Lisboa - É impossível ficar -se indiferente aos bons ventos que marcam os primeiros 90 dias do consulado de Sua Exea.,o Presidente da República de Angola, João Manuel Gonçalves Lourenço, no leme dos destinos do país. Avaliar os primeiros dias de governação do Presidente João Lourenço não é o propósito da nossa abordagem, o que não nos coíbe, no entanto, de afirmar que vivemos momentos de enorme ansiedade e que a desesperança cedeu lugar à esperança. Afinal, as promessas públicas feitas ao longo da campanha, e reiteradas aquando da tomada de posse e na abertura da IV legislatura, foram mais do que simples discursos cheios de grandiosas proclamações, antes pelo contrário, são mesmo para serem levadas à serio (o sublinhando é um extracto da comunicação proferida em alusão à comemoração do dia 11 de Novembro pelo Presidente da República). É caso para dizer que o Rei já não vai nu.

Fonte: Club-k.net

Juntamos a nossa voz à de milhares de angolanos que almejam normalidade política, institucional e social na implementação das medidas que compõem as reformas multissectoriais em curso. A título emergencial, foi aprovado, a 10 de Outubro do ano corrente, na primeira reunião do conselho de ministros da presente legislatura, o plano intercalar do executivo de seis meses ( de Outubro a Março) contendo medidas tendentes a minorar, a curto prazo, a situação económica e social do País. Destas, pelo eco que teve ao nível dos mass media, quer intra muros, quer extra muros, bem como, pela leitura de supetão que fizemos ao aludido documento, destacamos a intenção de o governo pretender proibir as transferências para os paraísos fiscais (off-shores).

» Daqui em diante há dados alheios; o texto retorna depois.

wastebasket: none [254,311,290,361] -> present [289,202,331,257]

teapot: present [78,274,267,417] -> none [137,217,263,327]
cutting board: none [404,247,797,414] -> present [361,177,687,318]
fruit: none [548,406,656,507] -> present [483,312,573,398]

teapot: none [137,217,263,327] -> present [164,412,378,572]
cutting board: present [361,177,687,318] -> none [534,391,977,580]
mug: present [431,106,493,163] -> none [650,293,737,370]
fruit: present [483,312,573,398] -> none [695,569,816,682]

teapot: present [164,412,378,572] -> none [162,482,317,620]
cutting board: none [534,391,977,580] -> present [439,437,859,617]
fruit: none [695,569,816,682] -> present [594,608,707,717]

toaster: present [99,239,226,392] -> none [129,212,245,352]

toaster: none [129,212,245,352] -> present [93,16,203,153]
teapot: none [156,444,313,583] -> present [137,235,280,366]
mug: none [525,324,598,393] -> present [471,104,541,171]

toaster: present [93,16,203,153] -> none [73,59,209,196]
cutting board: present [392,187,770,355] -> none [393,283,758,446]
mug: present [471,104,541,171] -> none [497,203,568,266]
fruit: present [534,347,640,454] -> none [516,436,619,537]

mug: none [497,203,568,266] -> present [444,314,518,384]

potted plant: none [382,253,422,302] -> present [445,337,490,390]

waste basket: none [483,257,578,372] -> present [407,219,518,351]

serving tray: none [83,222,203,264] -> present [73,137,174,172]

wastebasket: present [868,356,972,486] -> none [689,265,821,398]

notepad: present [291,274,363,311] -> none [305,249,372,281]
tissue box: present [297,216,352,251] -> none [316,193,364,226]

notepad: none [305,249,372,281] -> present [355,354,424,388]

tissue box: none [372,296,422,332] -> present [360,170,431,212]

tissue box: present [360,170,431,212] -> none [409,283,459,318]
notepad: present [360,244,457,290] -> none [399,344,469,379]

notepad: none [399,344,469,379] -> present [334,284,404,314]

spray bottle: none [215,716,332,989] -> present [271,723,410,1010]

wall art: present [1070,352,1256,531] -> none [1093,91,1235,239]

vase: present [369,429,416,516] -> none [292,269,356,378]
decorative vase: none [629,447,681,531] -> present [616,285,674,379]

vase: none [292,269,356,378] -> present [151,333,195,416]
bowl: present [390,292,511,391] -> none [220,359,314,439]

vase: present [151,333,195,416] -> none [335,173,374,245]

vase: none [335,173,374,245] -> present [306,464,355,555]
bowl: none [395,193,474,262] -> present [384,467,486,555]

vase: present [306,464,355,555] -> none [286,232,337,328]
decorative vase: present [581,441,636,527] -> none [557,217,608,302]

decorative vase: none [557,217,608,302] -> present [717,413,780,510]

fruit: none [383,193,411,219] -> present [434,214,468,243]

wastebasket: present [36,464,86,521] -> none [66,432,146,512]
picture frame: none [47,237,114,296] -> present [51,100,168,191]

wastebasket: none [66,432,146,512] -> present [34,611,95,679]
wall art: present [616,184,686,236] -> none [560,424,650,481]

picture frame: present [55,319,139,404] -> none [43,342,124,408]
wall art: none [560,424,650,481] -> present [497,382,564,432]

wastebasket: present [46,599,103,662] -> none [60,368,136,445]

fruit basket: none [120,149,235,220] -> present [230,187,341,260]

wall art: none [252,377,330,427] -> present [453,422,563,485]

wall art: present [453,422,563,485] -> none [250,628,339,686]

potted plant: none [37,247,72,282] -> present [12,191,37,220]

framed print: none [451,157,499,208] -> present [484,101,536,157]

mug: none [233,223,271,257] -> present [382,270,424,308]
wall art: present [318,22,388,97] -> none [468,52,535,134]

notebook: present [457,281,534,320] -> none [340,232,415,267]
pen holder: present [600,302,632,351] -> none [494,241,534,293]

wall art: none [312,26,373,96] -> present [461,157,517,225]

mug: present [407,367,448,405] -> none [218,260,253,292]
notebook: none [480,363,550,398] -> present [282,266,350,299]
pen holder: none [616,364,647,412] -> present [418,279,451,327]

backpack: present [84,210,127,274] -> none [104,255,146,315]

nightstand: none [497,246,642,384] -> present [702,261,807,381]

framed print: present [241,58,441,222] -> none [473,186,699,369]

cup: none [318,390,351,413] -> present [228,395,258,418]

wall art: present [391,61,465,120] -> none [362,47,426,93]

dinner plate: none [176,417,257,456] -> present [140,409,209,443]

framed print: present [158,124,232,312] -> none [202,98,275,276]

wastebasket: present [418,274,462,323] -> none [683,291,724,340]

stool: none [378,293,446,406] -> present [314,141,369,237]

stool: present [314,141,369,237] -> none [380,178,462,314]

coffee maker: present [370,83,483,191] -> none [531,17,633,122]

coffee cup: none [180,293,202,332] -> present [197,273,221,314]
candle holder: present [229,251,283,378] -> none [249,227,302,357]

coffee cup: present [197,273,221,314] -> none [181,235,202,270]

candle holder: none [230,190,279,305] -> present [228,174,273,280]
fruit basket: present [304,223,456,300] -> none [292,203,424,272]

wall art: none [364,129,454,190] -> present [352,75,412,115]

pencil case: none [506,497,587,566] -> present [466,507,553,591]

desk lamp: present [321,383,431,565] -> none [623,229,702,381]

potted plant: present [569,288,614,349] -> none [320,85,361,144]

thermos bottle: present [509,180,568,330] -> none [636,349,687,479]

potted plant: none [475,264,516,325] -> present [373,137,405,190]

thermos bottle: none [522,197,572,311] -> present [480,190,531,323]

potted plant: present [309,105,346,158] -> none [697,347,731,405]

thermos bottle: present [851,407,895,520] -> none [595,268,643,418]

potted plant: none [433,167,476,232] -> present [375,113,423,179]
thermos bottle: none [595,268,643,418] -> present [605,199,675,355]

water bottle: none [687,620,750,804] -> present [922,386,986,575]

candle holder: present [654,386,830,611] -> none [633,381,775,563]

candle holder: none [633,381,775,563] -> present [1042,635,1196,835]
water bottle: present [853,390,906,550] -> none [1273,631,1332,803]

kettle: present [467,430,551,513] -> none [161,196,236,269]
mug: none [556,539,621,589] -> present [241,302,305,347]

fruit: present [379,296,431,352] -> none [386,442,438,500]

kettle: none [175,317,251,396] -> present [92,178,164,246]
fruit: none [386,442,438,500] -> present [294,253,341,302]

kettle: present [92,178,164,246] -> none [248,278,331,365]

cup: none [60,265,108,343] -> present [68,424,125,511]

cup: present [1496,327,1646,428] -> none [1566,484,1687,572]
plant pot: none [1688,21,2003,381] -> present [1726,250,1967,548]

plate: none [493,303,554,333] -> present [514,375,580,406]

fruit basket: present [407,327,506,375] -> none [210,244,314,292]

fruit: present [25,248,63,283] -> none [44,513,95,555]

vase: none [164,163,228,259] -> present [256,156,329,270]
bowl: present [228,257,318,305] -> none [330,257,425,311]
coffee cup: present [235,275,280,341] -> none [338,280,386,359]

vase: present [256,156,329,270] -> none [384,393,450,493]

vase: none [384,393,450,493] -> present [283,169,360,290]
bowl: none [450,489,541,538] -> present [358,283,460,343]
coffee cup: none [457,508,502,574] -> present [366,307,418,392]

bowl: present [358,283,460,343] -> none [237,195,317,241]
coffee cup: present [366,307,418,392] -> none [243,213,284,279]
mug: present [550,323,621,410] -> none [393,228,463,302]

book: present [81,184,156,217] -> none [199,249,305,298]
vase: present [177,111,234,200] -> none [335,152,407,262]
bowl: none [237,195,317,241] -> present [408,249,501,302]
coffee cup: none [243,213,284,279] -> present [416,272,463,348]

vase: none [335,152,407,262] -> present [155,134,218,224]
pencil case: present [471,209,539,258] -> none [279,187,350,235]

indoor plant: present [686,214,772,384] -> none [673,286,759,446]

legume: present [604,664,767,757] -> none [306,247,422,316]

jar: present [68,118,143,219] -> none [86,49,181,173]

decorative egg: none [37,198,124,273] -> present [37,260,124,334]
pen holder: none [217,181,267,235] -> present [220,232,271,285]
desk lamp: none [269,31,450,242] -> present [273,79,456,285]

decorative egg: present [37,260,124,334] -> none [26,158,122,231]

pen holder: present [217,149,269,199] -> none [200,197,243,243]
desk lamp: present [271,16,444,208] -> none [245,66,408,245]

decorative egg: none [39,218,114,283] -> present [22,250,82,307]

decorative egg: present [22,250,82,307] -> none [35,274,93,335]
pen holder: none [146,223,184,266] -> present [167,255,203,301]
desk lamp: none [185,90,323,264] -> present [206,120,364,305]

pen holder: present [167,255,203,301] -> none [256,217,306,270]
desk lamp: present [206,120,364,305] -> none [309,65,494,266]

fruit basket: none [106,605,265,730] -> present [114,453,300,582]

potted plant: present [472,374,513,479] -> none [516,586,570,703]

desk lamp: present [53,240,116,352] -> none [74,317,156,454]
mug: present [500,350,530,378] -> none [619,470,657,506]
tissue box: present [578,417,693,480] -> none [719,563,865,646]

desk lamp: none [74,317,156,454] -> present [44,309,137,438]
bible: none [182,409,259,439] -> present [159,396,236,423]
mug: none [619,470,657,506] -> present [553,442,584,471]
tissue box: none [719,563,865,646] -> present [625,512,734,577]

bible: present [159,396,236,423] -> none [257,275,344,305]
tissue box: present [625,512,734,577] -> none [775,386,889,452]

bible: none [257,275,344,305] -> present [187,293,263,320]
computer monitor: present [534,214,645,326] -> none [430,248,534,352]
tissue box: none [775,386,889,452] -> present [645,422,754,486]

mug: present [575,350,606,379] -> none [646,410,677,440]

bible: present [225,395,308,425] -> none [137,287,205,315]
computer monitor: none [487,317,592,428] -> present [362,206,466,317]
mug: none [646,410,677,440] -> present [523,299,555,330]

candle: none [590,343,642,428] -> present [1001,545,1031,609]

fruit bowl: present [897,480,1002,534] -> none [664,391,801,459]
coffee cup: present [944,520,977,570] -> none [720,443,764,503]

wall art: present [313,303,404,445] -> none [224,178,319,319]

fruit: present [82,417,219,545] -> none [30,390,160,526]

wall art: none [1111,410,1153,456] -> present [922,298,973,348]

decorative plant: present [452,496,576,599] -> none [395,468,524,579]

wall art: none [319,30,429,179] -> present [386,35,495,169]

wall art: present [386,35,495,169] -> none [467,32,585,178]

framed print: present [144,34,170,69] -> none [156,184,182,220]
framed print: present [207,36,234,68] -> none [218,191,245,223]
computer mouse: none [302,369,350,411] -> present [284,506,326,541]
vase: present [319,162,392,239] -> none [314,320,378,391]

Embora, compreendemos a nobreza de tais pretensões, até porque, grandes realizações envolvem sempre grandes riscos, é preciso que não caiamos num ambiente de histeria colectiva que nos torne incapazes de analisar na substância as virtudes e os pecados de algumas medidas ora anunciadas. È neste contexto que, nas linhas seguintes, procederemos, numa linguagem simplificada e evitando o recurso excessivo a chavões técnicos, ao enquadramento jurídico-doutrinal da realidade dos off shores e o impacto negativo que pode decorrer, para a economia nacional, em caso de uma eventual futura proibição de transferência de numerários para paraísos fiscais( off -shores).

Paraísos fiscais - conceptualização.

Os offshores  cuja tradução para o vernáculo consagrou a expressão “paraísos fiscais” são territórios de baixa tributação, caracterizados pela ausência de impostos ou pela existência meramente nominal destes, pela existência de um quadro jurídico-administrativo que adstringe a troca de informações para efeitos fiscais e, finalmente, pelo não desenvolvimento de uma actividade económica substancial por parte dos beneficiários das contas. Em síntese, os paraísos fiscais resumem-se em:

- A inexistência de impostos nominais.

- A Falta de transparência e de troca de informações ( sigilo bancário).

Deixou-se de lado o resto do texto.